The screening was introduced by TCM weekend daytime host Ben Mankiewicz, an appropriate choice considering it was Mankiewicz’s own grandfather Herman Mankiewicz who wrote the screenplay for Citizen Kane—and earned the film its single Academy Award. The younger Mankiewicz recalled his grandfather’s triumph over the film, as well as some rough patches. Charles Foster Kane, as most people know, was a very thinly veiled caricature of newspaper magnate William Randolph Hearst, pioneer of “yellow journalism” and who, in the first half of the last century, had a virtual monopoly on the American press. As such, Hearst resented the film and Hearst-controlled papers were among the only publications to give Kane poor reviews.
Herman Mankiewicz, as the chief architect of the film (with co-writer Welles), felt Hearst’s wrath first-hand. One night, Herman was involved in a minor car accident in the Hollywood Hills. No one was hurt, and in fact the other driver was the wife of an acquaintance; no harm done. No harm, that is, until Hearst reporters got a hold of the story and splashed it across the front page of their papers for weeks.
Joining Ben Mankiewicz for a lively discussion was Norman Lloyd, the 96-year old film and theater actor who worked with Orson Welles at the Mercury Theater in New York. Under Welles’ direction, the Mercury Theater became the stuff of legend, staging groundbreaking productions of Shakespeare and notorious radio broadcasts like 1938’s panic-inducing The War of the Worlds. Founded by Welles and producer John Houseman, the Mercury Theater was the most dynamic group of artists in the country and the screen debut of the company was hotly anticipated. Lloyd’s first major role in a Mercury production was 1937’s Julius Caesar. The new staging was a modern re-appropriation of Shakespeare’s historical work that commented on (then) modern-day fascism. It was a sensation. Twenty-five years later, Houseman produced a film adaptation starring Marlon Brando that earned five Academy Award nominations (including Best Picture for Houseman) and one win. Incensed, Welles accosted John Houseman one night in a restaurant and threw a Sterno can at Houseman’s head, screaming: “You stole my play!” Never one for modesty, Welles truly believed, perhaps justifiably, that Julius Caesar no longer belonged to William Shakespeare.

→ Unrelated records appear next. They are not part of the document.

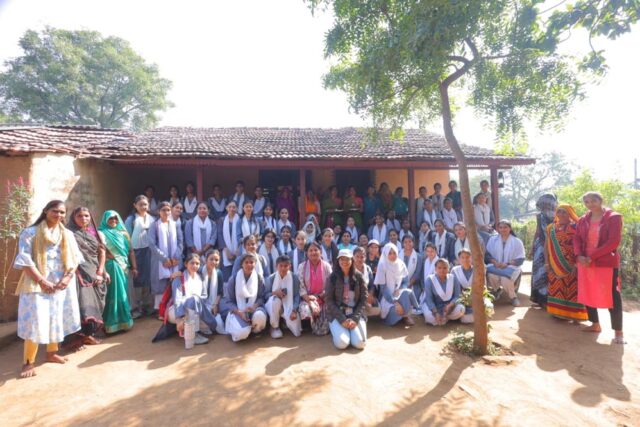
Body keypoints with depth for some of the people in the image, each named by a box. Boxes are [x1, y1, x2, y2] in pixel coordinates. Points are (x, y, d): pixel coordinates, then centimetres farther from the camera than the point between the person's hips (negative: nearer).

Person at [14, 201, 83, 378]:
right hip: (37, 284, -4)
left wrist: (67, 277, -8)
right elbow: (25, 260, -10)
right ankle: (28, 362, 4)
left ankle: (52, 353, 26)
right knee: (35, 321, -7)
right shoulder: (30, 233, -3)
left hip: (62, 284, 4)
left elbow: (75, 258, 7)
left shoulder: (68, 234, 10)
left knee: (57, 318, 11)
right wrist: (41, 281, -16)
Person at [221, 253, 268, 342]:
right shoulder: (233, 279, -4)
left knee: (260, 316, -37)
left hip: (254, 308, 1)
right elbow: (228, 301, -4)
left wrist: (254, 306, -21)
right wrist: (240, 312, -20)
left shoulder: (259, 278, 0)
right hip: (237, 311, -1)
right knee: (242, 333, -30)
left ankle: (254, 330, -1)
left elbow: (261, 297, 1)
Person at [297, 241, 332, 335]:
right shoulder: (302, 266, -1)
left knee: (323, 331, -12)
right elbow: (300, 285, -6)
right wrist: (307, 298, -21)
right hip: (307, 298, 0)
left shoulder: (326, 266, 0)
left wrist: (319, 297, -14)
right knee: (306, 310, -38)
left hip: (323, 298, 1)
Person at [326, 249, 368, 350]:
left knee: (359, 343, -18)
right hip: (337, 315, -1)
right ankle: (337, 331, 13)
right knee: (342, 343, -22)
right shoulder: (333, 277, -4)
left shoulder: (358, 276, 1)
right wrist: (342, 319, -16)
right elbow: (329, 301, -6)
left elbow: (363, 299, 0)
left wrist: (355, 318, -13)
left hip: (356, 314, 2)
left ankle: (351, 331, 16)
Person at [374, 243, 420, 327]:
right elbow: (383, 288, -16)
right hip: (387, 297, -4)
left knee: (408, 293, -29)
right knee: (395, 310, -32)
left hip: (399, 294, 4)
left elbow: (404, 282, 7)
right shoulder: (382, 266, -14)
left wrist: (400, 290, -16)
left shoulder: (401, 264, 0)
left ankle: (406, 315, -4)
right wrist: (395, 303, -24)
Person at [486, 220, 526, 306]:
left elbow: (520, 259, -2)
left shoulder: (517, 241, 2)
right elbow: (487, 254, 5)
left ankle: (513, 296, -5)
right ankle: (497, 289, 3)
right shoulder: (492, 240, 8)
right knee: (491, 275, -32)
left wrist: (507, 263, -17)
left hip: (511, 267, -2)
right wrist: (494, 262, -15)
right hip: (496, 266, 2)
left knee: (505, 278, -35)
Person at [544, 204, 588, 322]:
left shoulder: (575, 227, -3)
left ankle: (573, 314, 5)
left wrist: (577, 264, -16)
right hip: (555, 266, 4)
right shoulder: (551, 228, 11)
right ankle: (558, 311, 14)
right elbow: (546, 246, 11)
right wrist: (547, 262, 3)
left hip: (570, 265, -4)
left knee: (571, 289, -2)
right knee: (557, 289, 6)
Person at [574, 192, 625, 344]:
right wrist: (579, 256, -13)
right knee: (587, 295, 10)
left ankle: (618, 331, 10)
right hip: (585, 263, 5)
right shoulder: (583, 220, 9)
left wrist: (592, 257, -18)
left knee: (612, 296, -2)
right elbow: (577, 239, 6)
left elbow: (614, 242, -14)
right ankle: (595, 324, 26)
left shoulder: (614, 217, -6)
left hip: (607, 263, -5)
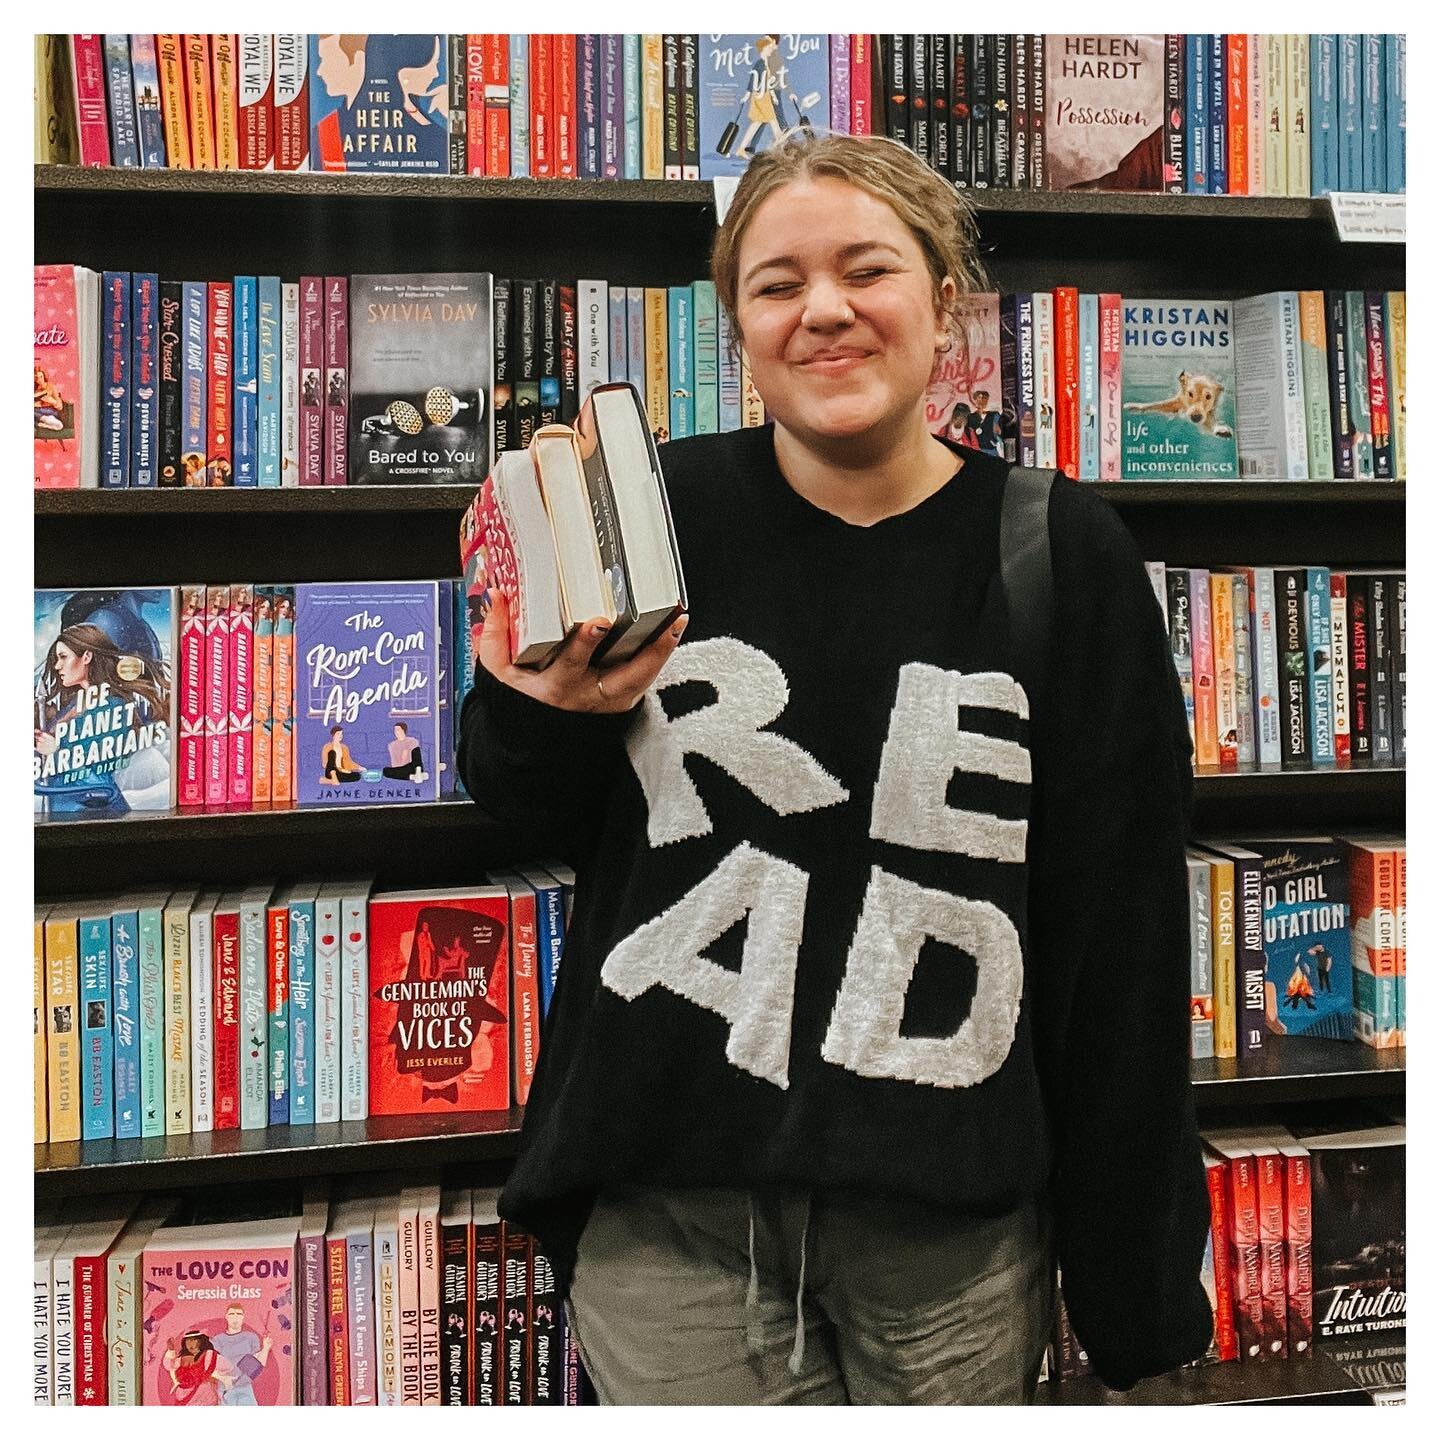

Lloyd also recalled the perculiariities of Kane composer Bernard Herrmann, who he affectionately termed a “difficult eccentric,” and an “irascible Anglophile with a bit of a belly.” Although he had worked with Welles at the Mercury Theater, Citizen Kane was Herrmann’s first film score. Incredibly, he earned an Academy Award nomination his first time out, but lost to himself for All That Money Can Buy the same year. Herrmann went on to perhaps the most remarkable career by any composer in film history, getting his start with Orson Welles, followed by a fruitful and memorable collaboration with Alfred Hitchcock, and capping it all off by scoring Taxi Driver for Martin Scorsese—earning one Oscar and five nominations.
Although not chosen from the Mercury theater group to star in Citizen Kane, Norman Lloyd made his no-less auspicious debut a year later in Alfred Hitchcock’s Saboteur. There are not many people who have had firsthand working knowledge of both Orson Welles and Alfred Hitchcock, so naturally the audience was eager to hear Lloyd’s opinion on the two cinema masters. Although he stressed the futility of comparing two directors who are so different in their approaches to film, Lloyd nevertheless indulged everyone’s curiosity. He compared Hitchcock’s use of “camera logic” to Welles’ Gothic “theatricality.” Hitch, he said, knew instinctively where the camera should be at any given time to convey the elements of the story. Welles, in contrast, was not as skilled as a storyteller because he was more interested in staging the action to exaggerate its baroque and nightmarish angles. Welles’ interest in theatrical excess is readily apparent in the direction of Citizen Kane whose visuals are alternately cramped and dynamic, stately and stylized.